Lucy and Gant were relegated to the back of a deputy’s cruiser, which would need a serious hosing down to get the dead-fish pluff mud stink out of it. The mud had slipped and slid into every crevice of Lucy’s clothing, making a squishing noise each time she shifted her weight.

“I can’t believe—the chief,” Gant said. “We’ve worked together for almost a decade.”

“When did her sister move here?”

“Three years ago. Should’ve seen through his Ponzi scheme, but they were always so good about paying folks back.
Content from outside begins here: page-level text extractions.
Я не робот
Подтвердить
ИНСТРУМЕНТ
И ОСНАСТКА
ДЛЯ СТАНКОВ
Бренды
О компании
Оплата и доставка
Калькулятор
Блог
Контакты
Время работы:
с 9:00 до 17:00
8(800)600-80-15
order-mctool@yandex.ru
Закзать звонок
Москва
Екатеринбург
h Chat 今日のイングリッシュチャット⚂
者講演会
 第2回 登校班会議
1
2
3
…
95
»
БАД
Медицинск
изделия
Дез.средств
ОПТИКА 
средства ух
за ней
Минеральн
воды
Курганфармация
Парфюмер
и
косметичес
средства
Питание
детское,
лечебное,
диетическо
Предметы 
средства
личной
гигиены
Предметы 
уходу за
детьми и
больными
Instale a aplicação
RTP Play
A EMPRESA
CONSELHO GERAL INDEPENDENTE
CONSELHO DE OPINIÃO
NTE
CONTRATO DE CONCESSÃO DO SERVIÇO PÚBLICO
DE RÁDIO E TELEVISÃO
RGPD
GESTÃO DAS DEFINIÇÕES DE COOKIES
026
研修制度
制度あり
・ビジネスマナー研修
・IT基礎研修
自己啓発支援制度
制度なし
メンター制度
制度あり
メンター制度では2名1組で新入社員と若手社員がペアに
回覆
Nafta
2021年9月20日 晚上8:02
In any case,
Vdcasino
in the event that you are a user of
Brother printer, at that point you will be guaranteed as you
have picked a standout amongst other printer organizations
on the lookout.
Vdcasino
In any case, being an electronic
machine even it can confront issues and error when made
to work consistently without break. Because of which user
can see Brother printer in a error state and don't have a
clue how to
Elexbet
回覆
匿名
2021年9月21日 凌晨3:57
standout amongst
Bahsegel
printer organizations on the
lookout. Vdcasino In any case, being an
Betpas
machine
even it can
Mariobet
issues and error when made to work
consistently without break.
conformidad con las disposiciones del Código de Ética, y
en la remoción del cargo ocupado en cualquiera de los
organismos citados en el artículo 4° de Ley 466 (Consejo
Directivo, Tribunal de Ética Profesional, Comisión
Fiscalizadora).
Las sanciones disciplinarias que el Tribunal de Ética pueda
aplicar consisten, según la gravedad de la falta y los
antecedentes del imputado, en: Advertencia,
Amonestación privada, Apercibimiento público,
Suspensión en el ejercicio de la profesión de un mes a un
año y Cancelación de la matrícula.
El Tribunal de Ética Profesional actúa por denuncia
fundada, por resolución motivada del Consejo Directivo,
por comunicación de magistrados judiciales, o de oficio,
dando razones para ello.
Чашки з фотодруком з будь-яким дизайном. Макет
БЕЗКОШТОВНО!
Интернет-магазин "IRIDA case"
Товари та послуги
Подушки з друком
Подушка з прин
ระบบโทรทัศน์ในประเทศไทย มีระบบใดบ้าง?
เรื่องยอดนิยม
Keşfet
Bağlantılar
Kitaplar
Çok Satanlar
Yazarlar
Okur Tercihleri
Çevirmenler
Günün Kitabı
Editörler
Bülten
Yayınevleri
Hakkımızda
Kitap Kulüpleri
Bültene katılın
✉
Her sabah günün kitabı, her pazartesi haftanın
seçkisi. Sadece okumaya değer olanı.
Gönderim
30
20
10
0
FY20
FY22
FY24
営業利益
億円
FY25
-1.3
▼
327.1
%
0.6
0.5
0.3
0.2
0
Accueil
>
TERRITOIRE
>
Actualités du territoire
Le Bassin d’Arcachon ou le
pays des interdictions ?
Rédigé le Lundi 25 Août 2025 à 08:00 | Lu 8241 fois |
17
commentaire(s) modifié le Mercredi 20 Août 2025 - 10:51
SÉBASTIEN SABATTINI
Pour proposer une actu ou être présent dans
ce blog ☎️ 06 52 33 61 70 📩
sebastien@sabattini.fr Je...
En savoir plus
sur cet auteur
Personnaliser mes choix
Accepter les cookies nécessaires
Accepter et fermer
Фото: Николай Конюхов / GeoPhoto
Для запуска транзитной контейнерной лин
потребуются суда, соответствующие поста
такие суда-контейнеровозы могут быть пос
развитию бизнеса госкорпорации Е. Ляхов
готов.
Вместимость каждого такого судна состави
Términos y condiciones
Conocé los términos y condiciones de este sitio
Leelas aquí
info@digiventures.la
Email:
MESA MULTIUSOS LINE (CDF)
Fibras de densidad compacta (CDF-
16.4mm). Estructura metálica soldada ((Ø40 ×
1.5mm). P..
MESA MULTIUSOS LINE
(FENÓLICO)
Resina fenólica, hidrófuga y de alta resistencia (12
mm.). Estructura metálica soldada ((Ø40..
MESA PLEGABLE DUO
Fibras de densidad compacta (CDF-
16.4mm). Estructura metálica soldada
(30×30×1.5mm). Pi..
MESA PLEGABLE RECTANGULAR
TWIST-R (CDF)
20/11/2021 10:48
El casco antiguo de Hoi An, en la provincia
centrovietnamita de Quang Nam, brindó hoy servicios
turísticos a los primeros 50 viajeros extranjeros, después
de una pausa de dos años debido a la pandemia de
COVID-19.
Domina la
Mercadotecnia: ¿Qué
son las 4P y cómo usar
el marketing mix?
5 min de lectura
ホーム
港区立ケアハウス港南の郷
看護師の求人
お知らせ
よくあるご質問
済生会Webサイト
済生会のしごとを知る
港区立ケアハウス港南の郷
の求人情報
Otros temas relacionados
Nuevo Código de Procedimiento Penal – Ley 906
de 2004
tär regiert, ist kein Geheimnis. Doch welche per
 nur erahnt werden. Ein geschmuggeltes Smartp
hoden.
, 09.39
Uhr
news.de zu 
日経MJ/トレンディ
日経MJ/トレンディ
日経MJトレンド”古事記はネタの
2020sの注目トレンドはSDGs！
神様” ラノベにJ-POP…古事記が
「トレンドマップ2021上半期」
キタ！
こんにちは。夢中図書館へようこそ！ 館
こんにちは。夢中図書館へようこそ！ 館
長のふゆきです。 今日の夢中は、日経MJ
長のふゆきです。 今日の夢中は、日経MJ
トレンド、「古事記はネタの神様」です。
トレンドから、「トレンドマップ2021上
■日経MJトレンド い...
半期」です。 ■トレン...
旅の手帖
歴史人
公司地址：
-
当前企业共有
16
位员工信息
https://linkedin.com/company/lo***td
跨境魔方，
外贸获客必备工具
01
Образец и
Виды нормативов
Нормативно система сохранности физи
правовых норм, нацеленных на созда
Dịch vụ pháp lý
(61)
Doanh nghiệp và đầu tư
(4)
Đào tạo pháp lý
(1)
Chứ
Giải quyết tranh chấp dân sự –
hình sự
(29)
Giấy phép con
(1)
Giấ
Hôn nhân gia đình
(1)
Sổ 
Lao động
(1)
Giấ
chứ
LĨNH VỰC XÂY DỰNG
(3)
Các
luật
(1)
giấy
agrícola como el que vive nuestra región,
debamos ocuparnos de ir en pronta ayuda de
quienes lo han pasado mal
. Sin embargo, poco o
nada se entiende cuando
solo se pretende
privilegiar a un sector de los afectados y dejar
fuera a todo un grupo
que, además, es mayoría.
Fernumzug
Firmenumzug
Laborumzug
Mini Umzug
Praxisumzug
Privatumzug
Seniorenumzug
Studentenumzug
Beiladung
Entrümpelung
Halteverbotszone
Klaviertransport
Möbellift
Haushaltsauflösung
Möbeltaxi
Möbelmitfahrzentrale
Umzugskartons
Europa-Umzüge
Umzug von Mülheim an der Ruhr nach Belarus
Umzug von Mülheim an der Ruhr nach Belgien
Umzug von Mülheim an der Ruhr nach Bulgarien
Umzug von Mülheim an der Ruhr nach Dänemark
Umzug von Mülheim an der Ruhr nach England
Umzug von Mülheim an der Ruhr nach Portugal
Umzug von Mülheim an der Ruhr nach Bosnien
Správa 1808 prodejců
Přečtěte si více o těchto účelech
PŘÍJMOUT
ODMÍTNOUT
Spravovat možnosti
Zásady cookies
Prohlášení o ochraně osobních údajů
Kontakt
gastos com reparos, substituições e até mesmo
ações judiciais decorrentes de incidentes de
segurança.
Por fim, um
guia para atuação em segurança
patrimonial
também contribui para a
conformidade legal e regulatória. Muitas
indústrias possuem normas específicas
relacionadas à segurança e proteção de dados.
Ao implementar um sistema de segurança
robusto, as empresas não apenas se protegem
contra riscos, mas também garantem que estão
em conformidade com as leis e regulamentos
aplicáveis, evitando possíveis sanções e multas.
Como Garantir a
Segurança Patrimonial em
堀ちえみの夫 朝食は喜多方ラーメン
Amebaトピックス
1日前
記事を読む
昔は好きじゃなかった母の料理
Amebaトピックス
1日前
We all thought we were doing something good—helping others. So we kept on reinvesting.”

“He paid the first ones in with the new money and that whet your appetite, until—”

“Until it all fell apart.” He made a small noise. “Do you think the chief was she in on it the whole time?”

As if being a FBI agent gave Lucy special psychic powers. She thought of the way Shelly ordered Hayden around on the boat and how Hayden hesitated, balked each step of the way. “No. If she’d have known earlier, she would have paid off her debts after her husband died. I think she was just as surprised as anyone when she saw the blood at her sister’s house. But after, when things went wrong, I think that’s when Shelly realized she couldn’t finish it alone. She convinced Hayden to help.”

“Family.” The word emerged with a sigh. “Hard to resist.”

They sat in silence for a while. It was strange being in the back of a patrol car—the seat was hard plastic, not comfortable at all. And she didn’t like the claustrophobic feeling of being confined. Of course, that was the entire point of the design.

“So your daughter, she’s how old again?” Gant finally said.

“Fourteen. Why?”

“Pretty smart for a teenager, putting this all together.” He glanced over at her, weighing his words. “She insisted I listen, was a bit of a—”

“Stubborn?” Lucy supplied when he stopped short of using a term men had used to label her through her entire professional career.

He jerked his chin in a nod. “Yeah. Definitely stubborn. Ferocious even.”

Lucy smiled. Another adjective often applied to her by other law enforcement officers—not always as a compliment. “She gets that from her mother.”